Saturn’s moon is frigid. Enceladus harbours essential elements for life 2023

On Wednesday, researchers found high quantities of phosphorus in ice crystals ejected from Saturn’s moon Enceladus’ inner ocean, indicating its potential to support life.

NASA’s Cassini mission, the first to circle Saturn, acquired data about Saturn, its rings, and moons from 2004 to 2017.

The discoveries were published in Nature by a German-led multinational team of scientists and released by NASA’s Jet Propulsion Laboratory (JPL) near Los Angeles, which planned and built the Cassini spacecraft.

The same researchers found minerals and complex chemical molecules in Enceladus’ ice grains, including amino acids, which are essential to life.

Phosphorus, the least plentiful of six chemical elements essential to all life, was lacking until today.

“It’s the first time this essential element has been discovered in an ocean beyond Earth,” said Frank Postberg, a planetary scientist at Berlin’s Free University.

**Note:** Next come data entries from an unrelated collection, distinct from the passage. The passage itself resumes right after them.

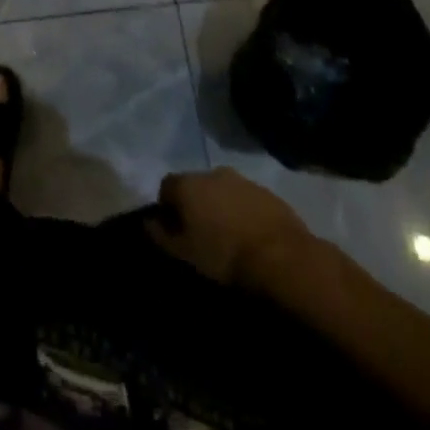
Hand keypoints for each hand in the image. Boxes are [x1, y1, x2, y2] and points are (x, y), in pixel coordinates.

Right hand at [147, 167, 312, 288]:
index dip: (167, 208)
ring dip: (220, 207)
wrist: (282, 257)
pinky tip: (249, 235)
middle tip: (201, 234)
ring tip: (227, 236)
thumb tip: (148, 222)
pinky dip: (242, 212)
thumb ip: (161, 236)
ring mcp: (242, 179)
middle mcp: (212, 172)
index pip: (166, 187)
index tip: (174, 231)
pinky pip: (245, 199)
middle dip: (195, 205)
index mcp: (188, 183)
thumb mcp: (184, 254)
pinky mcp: (266, 192)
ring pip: (221, 191)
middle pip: (195, 185)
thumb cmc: (224, 256)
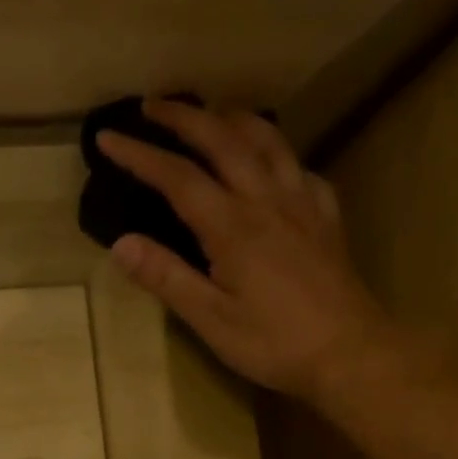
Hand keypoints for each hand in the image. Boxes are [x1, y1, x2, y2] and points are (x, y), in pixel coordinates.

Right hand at [96, 98, 399, 403]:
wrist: (350, 353)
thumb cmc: (274, 343)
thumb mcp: (210, 319)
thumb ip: (167, 277)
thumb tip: (121, 243)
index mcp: (232, 226)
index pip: (177, 177)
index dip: (140, 154)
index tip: (107, 138)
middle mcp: (267, 201)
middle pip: (223, 141)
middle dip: (184, 117)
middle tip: (152, 105)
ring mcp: (302, 204)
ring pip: (268, 142)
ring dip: (233, 119)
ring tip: (212, 113)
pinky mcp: (325, 218)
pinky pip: (300, 170)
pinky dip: (278, 154)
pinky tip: (273, 164)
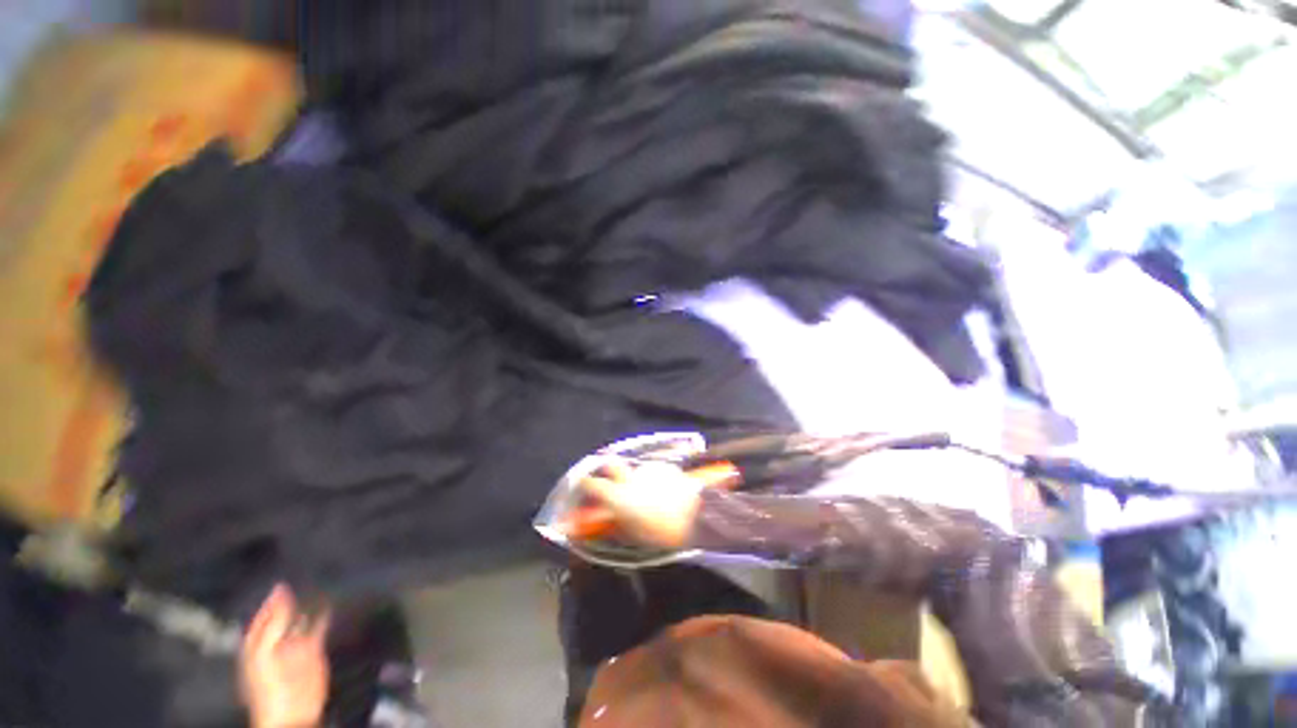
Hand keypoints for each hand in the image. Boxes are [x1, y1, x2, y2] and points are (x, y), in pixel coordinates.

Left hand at [239, 584, 330, 727]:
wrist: (292, 711)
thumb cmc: (269, 684)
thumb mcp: (264, 651)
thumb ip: (273, 622)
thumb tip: (281, 589)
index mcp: (257, 641)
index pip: (263, 613)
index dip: (272, 597)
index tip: (285, 576)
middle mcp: (276, 639)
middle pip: (283, 613)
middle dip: (292, 596)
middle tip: (306, 572)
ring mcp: (295, 643)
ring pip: (302, 617)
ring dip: (310, 603)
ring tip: (321, 581)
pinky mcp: (314, 648)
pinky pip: (319, 626)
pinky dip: (324, 614)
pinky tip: (331, 601)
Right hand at [579, 458, 703, 547]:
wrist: (696, 513)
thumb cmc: (663, 531)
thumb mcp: (635, 535)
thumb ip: (617, 524)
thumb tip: (607, 521)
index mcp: (619, 496)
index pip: (592, 484)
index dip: (584, 485)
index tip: (582, 487)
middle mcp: (630, 478)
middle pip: (611, 465)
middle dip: (606, 470)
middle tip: (611, 482)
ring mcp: (649, 470)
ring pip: (636, 471)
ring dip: (637, 480)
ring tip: (650, 496)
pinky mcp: (665, 467)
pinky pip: (653, 472)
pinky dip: (654, 479)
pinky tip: (665, 490)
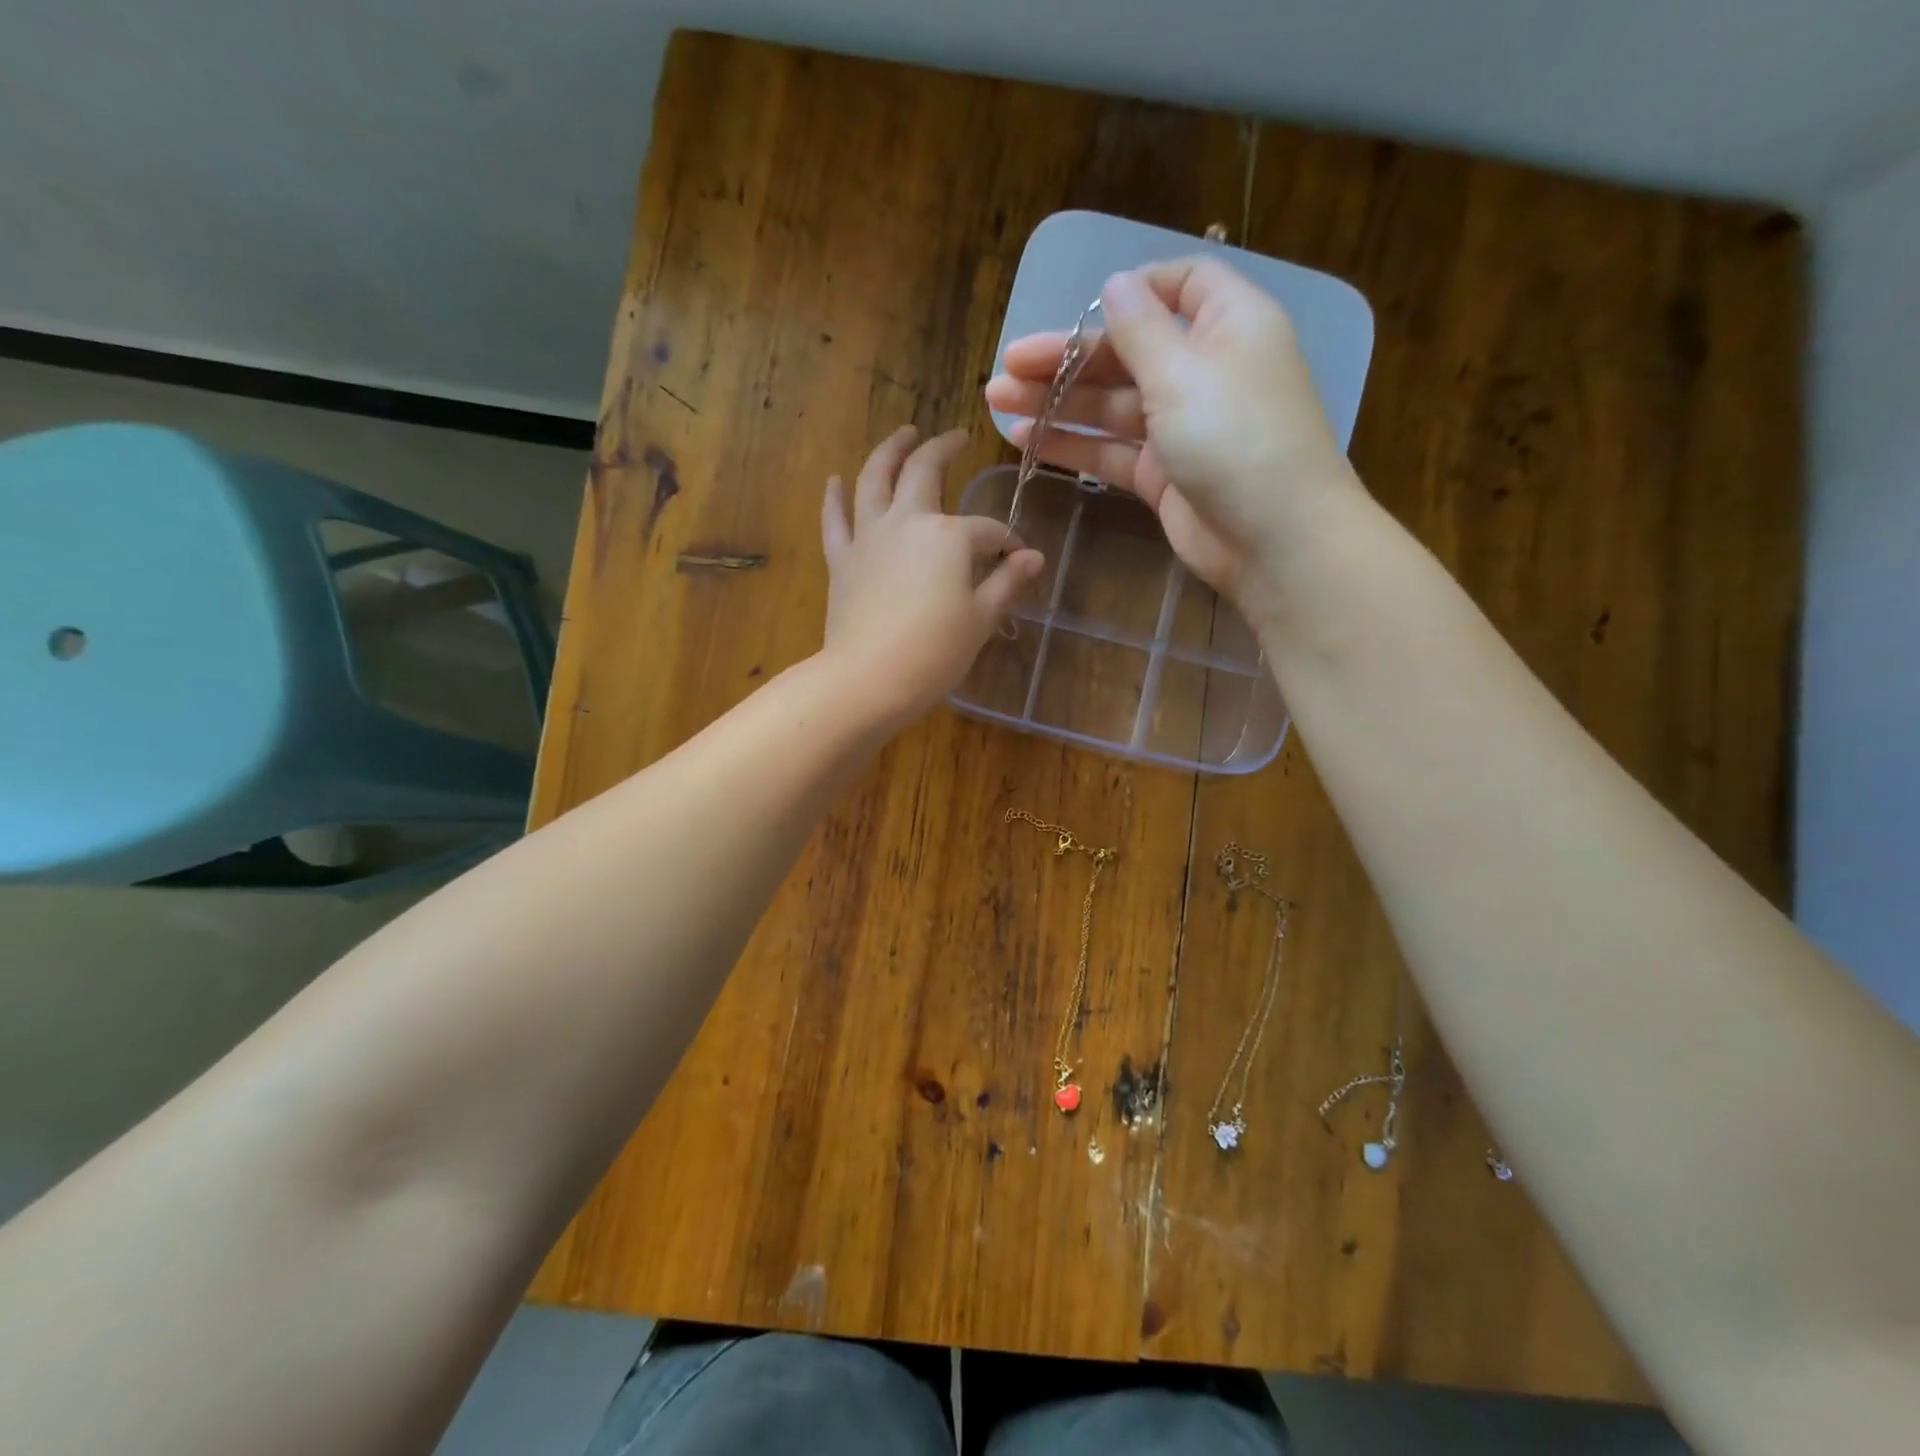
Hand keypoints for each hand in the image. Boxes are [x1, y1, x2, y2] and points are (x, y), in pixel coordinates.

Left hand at [820, 426, 1044, 725]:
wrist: (869, 679)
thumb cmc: (935, 652)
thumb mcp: (981, 619)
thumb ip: (1007, 582)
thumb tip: (1034, 557)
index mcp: (949, 536)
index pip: (987, 531)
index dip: (1007, 542)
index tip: (1018, 558)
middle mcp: (907, 522)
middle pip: (925, 472)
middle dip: (944, 449)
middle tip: (956, 437)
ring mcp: (869, 537)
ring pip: (875, 479)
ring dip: (890, 451)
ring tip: (903, 433)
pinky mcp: (842, 560)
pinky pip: (835, 519)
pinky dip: (835, 497)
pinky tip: (836, 480)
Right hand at [985, 258, 1364, 622]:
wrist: (1273, 539)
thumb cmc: (1236, 437)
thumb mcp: (1183, 370)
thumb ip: (1140, 328)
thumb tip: (1115, 283)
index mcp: (1227, 326)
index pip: (1181, 286)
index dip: (1133, 291)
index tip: (1085, 306)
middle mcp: (1203, 371)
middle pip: (1127, 352)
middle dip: (1067, 357)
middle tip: (1008, 366)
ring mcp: (1180, 428)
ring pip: (1110, 405)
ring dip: (1057, 402)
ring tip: (998, 402)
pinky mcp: (1161, 475)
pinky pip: (1109, 451)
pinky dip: (1071, 446)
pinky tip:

DNA, cell membranes, and energy-carrying molecules require phosphorus.

Cassini’s observations of salt-rich ice grains thrown into space by geysers from the subsurface ocean under Enceladus’ frozen crust near its south pole led to the newest research.

The spacecraft collected data while passing through a jet of ice crystals and the material that feeds Saturn’s dim “E” ring with icy particles outside its brighter major rings.

Enceladus, roughly one-seventh the size of Earth’s moon and the sixth biggest of Saturn’s 146 natural satellites, is a great prospect for finding habitable areas in our solar system, even for bacteria, according to Cassini’s discovery of an inner ocean.

Jupiter’s bigger moon Europa may possibly have a worldwide ocean of liquid water under its frozen surface.

Geochemical modeling by the study’s European and Japanese co-authors showed phosphorus concentrations at least 100 times higher than Earth’s seas.

“This key ingredient could be abundant enough to potentially support life in Enceladus’ ocean,” said co-investigator Christopher Glein, a planetary scientist at Southwest Research Institute in San Antonio. “This is a stunning discovery for astrobiology.”

Scientists underlined that phosphorus, complex chemical molecules, water, and other life-building ingredients only indicate that Enceladus is potentially livable, not that it is populated. No extraterrestrial life has been found.

“Whether life could have originated in Enceladus’ ocean remains an open question,” Glein added.